### PROBLEM:
Could you repeat the listing below with every "bbox" replaced by "bounding box" and everything else left unchanged?

### RECORDED INFORMATION:
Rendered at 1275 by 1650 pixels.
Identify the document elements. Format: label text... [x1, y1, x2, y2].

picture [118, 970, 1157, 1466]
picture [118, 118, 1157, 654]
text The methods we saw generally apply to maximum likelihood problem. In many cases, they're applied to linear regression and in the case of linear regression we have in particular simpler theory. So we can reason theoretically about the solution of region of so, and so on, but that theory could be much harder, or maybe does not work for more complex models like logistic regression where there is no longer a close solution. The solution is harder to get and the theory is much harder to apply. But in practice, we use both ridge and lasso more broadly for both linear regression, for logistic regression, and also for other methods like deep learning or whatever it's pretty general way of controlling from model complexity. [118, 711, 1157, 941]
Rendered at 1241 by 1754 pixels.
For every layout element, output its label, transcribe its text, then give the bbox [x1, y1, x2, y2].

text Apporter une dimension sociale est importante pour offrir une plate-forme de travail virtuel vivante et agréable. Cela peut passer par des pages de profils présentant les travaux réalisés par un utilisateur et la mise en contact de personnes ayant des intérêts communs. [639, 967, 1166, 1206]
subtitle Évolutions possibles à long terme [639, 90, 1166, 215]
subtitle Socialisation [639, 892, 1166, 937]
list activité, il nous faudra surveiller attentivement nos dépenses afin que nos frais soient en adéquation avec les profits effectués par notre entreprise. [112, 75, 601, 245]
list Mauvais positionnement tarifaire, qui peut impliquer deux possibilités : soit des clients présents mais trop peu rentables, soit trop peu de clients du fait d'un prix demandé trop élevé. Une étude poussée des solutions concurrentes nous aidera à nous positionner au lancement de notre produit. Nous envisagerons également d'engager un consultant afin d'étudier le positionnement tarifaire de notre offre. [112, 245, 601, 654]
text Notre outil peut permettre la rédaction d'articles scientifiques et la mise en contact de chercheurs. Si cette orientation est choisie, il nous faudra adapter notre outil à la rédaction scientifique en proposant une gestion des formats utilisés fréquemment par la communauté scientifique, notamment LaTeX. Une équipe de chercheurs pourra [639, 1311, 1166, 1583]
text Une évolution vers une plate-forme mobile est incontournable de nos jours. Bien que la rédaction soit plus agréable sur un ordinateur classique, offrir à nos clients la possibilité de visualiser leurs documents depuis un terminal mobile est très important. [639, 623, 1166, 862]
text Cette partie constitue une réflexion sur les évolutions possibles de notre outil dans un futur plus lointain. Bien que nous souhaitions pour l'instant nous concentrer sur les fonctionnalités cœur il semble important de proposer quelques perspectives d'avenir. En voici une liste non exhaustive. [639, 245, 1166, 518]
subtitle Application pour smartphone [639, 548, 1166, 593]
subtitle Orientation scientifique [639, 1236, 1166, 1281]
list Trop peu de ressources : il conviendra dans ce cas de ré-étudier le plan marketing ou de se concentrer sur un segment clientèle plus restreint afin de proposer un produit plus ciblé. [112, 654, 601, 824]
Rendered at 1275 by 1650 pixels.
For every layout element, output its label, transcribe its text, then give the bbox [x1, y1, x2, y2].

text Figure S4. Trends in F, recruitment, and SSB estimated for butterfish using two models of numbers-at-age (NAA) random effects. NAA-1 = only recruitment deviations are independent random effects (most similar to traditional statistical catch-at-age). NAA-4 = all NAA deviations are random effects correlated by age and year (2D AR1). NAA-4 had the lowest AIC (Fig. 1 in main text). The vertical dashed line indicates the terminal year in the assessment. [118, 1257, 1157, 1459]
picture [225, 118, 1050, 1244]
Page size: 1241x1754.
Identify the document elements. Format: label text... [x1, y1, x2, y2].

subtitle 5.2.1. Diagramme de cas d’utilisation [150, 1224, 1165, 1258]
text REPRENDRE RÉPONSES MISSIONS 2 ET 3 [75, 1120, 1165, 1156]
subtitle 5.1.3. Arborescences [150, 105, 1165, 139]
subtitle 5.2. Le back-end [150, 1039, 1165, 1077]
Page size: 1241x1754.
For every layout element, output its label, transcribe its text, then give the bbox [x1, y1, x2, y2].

### SOLUTION TO THIS PROBLEM:
Rendered at 1275 by 1650 pixels.
Identify the document elements. Format: label text... [x1, y1, x2, y2].

picture [118, 970, 1157, 1466]
picture [118, 118, 1157, 654]
text The methods we saw generally apply to maximum likelihood problem. In many cases, they're applied to linear regression and in the case of linear regression we have in particular simpler theory. So we can reason theoretically about the solution of region of so, and so on, but that theory could be much harder, or maybe does not work for more complex models like logistic regression where there is no longer a close solution. The solution is harder to get and the theory is much harder to apply. But in practice, we use both ridge and lasso more broadly for both linear regression, for logistic regression, and also for other methods like deep learning or whatever it's pretty general way of controlling from model complexity. [118, 711, 1157, 941]
Rendered at 1241 by 1754 pixels.
For every layout element, output its label, transcribe its text, then give the bounding box [x1, y1, x2, y2].

text Apporter une dimension sociale est importante pour offrir une plate-forme de travail virtuel vivante et agréable. Cela peut passer par des pages de profils présentant les travaux réalisés par un utilisateur et la mise en contact de personnes ayant des intérêts communs. [639, 967, 1166, 1206]
subtitle Évolutions possibles à long terme [639, 90, 1166, 215]
subtitle Socialisation [639, 892, 1166, 937]
list activité, il nous faudra surveiller attentivement nos dépenses afin que nos frais soient en adéquation avec les profits effectués par notre entreprise. [112, 75, 601, 245]
list Mauvais positionnement tarifaire, qui peut impliquer deux possibilités : soit des clients présents mais trop peu rentables, soit trop peu de clients du fait d'un prix demandé trop élevé. Une étude poussée des solutions concurrentes nous aidera à nous positionner au lancement de notre produit. Nous envisagerons également d'engager un consultant afin d'étudier le positionnement tarifaire de notre offre. [112, 245, 601, 654]
text Notre outil peut permettre la rédaction d'articles scientifiques et la mise en contact de chercheurs. Si cette orientation est choisie, il nous faudra adapter notre outil à la rédaction scientifique en proposant une gestion des formats utilisés fréquemment par la communauté scientifique, notamment LaTeX. Une équipe de chercheurs pourra [639, 1311, 1166, 1583]
text Une évolution vers une plate-forme mobile est incontournable de nos jours. Bien que la rédaction soit plus agréable sur un ordinateur classique, offrir à nos clients la possibilité de visualiser leurs documents depuis un terminal mobile est très important. [639, 623, 1166, 862]
text Cette partie constitue une réflexion sur les évolutions possibles de notre outil dans un futur plus lointain. Bien que nous souhaitions pour l'instant nous concentrer sur les fonctionnalités cœur il semble important de proposer quelques perspectives d'avenir. En voici une liste non exhaustive. [639, 245, 1166, 518]
subtitle Application pour smartphone [639, 548, 1166, 593]
subtitle Orientation scientifique [639, 1236, 1166, 1281]
list Trop peu de ressources : il conviendra dans ce cas de ré-étudier le plan marketing ou de se concentrer sur un segment clientèle plus restreint afin de proposer un produit plus ciblé. [112, 654, 601, 824]
Rendered at 1275 by 1650 pixels.
For every layout element, output its label, transcribe its text, then give the bounding box [x1, y1, x2, y2].

text Figure S4. Trends in F, recruitment, and SSB estimated for butterfish using two models of numbers-at-age (NAA) random effects. NAA-1 = only recruitment deviations are independent random effects (most similar to traditional statistical catch-at-age). NAA-4 = all NAA deviations are random effects correlated by age and year (2D AR1). NAA-4 had the lowest AIC (Fig. 1 in main text). The vertical dashed line indicates the terminal year in the assessment. [118, 1257, 1157, 1459]
picture [225, 118, 1050, 1244]
Page size: 1241x1754.
Identify the document elements. Format: label text... [x1, y1, x2, y2].

subtitle 5.2.1. Diagramme de cas d’utilisation [150, 1224, 1165, 1258]
text REPRENDRE RÉPONSES MISSIONS 2 ET 3 [75, 1120, 1165, 1156]
subtitle 5.1.3. Arborescences [150, 105, 1165, 139]
subtitle 5.2. Le back-end [150, 1039, 1165, 1077]
Page size: 1241x1754.
For every layout element, output its label, transcribe its text, then give the bounding box [x1, y1, x2, y2].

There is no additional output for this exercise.